**EXTRACT PROVIDED**
========
Background: Hypertension and coronary artery disease (CAD) are a prevalent combination in older women, however limited data are available to guide blood pressure (BP) management. We hypothesized that older women with hypertension and CAD may not derive long-term benefit by achieving systolic BP (SBP) < 130 mmHg.
Methods: We analyzed long-term all-cause mortality data from the International Verapamil SR/Trandolapril Study (INVEST), stratified by risk attributable to clinical severity of CAD (women with prior coronary events of myocardial infarction or revascularization considered high risk, all others at low risk) and by age group (50-64 or ≥65 years). The prognostic impact of achieving mean in-trial SBP <130 (referent group) was compared with 130-139 and ≥ 140 mmHg using Cox proportional hazards, adjusting for demographic and clinical characteristics.
Results: SBPs <130, 130-139, and ≥140 were achieved in 2960, 3024, and 3232 women, respectively. Among high-risk women aged ≥65 years, those achieving SBP 130-139 mmHg had lower mortality up to 16.7 years later than those with SBP <130 (hazard ratio [HR] 0.81, 95% CI 0.69-0.96). High-risk women aged 50-64 achieving SBP 130-139 had a similar mortality risk as those with SBP <130 (HR 1.21, 95% CI 0.87-1.68), while those achieving SBP ≥140 mmHg had a higher mortality risk than SBP < 130 (HR 1.92, 95% CI 1.37-2.68). A similar pattern was observed among low-risk women ≥65 and <65 years old.
========
**EXERCISE DESCRIPTION**
Condense the paragraph of the study abstract above that begins "Methods: We analyzed" into a short bulleted list that keeps its main facts.

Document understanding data
========
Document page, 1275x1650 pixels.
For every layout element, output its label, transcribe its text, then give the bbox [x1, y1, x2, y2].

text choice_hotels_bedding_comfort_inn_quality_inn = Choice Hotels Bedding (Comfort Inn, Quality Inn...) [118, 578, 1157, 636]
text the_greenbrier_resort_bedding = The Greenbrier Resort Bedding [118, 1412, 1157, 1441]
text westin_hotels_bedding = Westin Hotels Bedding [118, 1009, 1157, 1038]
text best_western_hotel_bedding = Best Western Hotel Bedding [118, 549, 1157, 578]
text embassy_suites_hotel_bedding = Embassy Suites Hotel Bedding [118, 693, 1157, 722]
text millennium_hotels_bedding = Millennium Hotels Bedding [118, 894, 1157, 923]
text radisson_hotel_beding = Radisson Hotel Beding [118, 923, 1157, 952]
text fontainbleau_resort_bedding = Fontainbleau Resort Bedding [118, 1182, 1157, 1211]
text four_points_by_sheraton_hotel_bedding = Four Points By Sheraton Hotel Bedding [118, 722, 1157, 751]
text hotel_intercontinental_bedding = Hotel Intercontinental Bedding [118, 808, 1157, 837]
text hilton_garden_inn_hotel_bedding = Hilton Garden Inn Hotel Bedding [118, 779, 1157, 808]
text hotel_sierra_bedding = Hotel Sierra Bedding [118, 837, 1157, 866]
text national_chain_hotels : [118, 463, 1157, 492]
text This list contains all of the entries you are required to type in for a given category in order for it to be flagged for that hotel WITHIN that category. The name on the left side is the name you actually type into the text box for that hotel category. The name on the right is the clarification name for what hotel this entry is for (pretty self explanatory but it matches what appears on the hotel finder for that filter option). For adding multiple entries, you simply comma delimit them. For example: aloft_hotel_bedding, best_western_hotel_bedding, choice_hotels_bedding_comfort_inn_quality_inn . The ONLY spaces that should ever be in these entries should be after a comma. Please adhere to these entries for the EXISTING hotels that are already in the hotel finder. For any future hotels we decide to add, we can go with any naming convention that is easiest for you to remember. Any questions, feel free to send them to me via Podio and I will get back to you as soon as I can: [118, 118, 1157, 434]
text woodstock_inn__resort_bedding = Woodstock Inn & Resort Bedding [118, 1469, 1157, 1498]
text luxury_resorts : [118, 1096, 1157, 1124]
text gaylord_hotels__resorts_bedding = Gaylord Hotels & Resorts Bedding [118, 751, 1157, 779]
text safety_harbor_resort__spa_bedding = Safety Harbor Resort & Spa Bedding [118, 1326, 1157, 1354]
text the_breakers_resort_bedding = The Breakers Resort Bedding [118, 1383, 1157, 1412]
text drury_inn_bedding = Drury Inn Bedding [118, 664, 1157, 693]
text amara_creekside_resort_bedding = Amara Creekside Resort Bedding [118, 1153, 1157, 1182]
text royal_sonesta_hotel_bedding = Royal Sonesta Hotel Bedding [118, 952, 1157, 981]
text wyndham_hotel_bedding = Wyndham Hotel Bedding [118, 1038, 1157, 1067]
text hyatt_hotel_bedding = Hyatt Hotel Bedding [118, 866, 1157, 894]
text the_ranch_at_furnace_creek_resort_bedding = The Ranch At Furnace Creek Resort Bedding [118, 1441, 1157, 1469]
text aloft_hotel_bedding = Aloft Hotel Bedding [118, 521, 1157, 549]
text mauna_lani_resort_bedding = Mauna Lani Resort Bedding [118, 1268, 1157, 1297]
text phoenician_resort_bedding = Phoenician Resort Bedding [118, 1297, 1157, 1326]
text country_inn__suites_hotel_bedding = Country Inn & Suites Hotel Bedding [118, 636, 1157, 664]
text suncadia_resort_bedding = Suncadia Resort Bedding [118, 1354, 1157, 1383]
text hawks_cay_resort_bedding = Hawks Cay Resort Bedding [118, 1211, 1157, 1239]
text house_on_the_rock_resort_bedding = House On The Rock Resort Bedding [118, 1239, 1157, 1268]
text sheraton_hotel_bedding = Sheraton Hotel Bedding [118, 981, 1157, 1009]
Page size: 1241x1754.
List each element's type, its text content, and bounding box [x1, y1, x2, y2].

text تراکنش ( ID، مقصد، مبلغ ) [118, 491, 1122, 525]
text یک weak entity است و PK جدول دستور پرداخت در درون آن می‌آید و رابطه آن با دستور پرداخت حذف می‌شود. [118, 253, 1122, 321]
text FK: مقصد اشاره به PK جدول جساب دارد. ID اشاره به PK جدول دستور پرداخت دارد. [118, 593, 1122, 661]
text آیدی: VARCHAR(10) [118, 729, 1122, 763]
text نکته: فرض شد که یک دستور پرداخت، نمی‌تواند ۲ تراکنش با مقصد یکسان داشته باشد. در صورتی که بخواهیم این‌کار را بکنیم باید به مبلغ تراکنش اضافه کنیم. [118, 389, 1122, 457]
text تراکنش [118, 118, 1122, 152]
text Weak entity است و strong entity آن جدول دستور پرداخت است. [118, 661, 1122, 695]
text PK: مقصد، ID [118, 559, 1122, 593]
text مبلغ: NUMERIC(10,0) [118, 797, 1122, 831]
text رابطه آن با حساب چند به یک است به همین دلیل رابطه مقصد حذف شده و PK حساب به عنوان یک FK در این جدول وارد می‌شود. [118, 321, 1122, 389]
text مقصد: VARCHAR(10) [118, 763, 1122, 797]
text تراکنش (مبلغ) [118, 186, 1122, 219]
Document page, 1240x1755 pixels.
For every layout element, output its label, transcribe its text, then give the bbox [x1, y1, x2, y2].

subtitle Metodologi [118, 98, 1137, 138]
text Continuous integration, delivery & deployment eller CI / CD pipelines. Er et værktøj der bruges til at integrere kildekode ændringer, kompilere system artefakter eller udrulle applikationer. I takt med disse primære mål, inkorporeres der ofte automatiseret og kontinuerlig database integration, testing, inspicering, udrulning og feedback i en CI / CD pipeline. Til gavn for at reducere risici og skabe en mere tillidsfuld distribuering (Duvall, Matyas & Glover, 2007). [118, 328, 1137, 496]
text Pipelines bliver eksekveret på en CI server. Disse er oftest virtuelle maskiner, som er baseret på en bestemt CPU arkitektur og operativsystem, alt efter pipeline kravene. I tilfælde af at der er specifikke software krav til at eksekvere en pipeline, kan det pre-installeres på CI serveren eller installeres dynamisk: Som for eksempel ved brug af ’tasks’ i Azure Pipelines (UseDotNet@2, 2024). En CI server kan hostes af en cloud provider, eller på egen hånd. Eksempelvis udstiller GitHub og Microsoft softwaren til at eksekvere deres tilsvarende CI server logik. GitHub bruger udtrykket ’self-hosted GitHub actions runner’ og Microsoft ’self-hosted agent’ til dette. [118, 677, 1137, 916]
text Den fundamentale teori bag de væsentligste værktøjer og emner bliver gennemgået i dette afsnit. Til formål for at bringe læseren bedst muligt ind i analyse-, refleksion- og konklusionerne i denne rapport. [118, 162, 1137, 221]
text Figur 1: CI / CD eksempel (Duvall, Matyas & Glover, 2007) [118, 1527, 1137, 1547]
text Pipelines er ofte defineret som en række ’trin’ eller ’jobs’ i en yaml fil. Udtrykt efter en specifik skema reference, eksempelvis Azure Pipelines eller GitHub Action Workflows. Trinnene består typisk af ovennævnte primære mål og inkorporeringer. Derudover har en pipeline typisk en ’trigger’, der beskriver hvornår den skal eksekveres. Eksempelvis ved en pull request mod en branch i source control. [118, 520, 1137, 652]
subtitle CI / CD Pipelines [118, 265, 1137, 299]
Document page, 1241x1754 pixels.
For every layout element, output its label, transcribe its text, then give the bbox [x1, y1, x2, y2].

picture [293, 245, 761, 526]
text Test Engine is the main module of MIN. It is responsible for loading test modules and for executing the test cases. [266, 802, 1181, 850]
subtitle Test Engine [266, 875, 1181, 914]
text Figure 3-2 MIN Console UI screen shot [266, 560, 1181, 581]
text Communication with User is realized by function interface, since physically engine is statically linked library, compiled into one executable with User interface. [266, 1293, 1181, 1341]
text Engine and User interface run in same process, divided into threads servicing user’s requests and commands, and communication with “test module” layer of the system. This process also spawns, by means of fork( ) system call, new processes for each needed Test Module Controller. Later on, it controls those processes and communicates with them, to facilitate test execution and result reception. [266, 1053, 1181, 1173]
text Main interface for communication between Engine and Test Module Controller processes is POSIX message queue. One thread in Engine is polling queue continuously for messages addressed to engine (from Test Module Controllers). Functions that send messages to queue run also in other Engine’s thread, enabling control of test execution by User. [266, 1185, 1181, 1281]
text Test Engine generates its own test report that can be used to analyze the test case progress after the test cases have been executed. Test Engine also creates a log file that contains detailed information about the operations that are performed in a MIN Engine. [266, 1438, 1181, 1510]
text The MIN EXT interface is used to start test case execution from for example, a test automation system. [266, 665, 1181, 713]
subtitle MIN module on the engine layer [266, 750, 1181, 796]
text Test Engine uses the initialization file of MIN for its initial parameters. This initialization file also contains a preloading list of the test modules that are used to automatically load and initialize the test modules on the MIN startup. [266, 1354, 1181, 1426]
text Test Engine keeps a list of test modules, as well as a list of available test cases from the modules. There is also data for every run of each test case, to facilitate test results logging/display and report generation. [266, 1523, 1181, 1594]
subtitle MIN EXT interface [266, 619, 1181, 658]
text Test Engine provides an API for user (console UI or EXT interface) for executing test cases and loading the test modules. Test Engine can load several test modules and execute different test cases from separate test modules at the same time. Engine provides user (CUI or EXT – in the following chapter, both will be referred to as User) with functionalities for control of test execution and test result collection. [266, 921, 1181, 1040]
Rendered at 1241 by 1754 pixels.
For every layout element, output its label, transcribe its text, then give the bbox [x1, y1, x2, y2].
========
**EXERCISE ANSWER**
- Data: long-term all-cause mortality from the International Verapamil SR/Trandolapril Study (INVEST)
- Risk strata: high risk for women with prior coronary events (myocardial infarction or revascularization), low risk for all others
- Age groups: 50-64 and ≥65 years
- Comparison: mean in-trial SBP <130 mmHg (referent) versus 130-139 and ≥140 mmHg
- Analysis: Cox proportional hazards, adjusted for demographic and clinical characteristics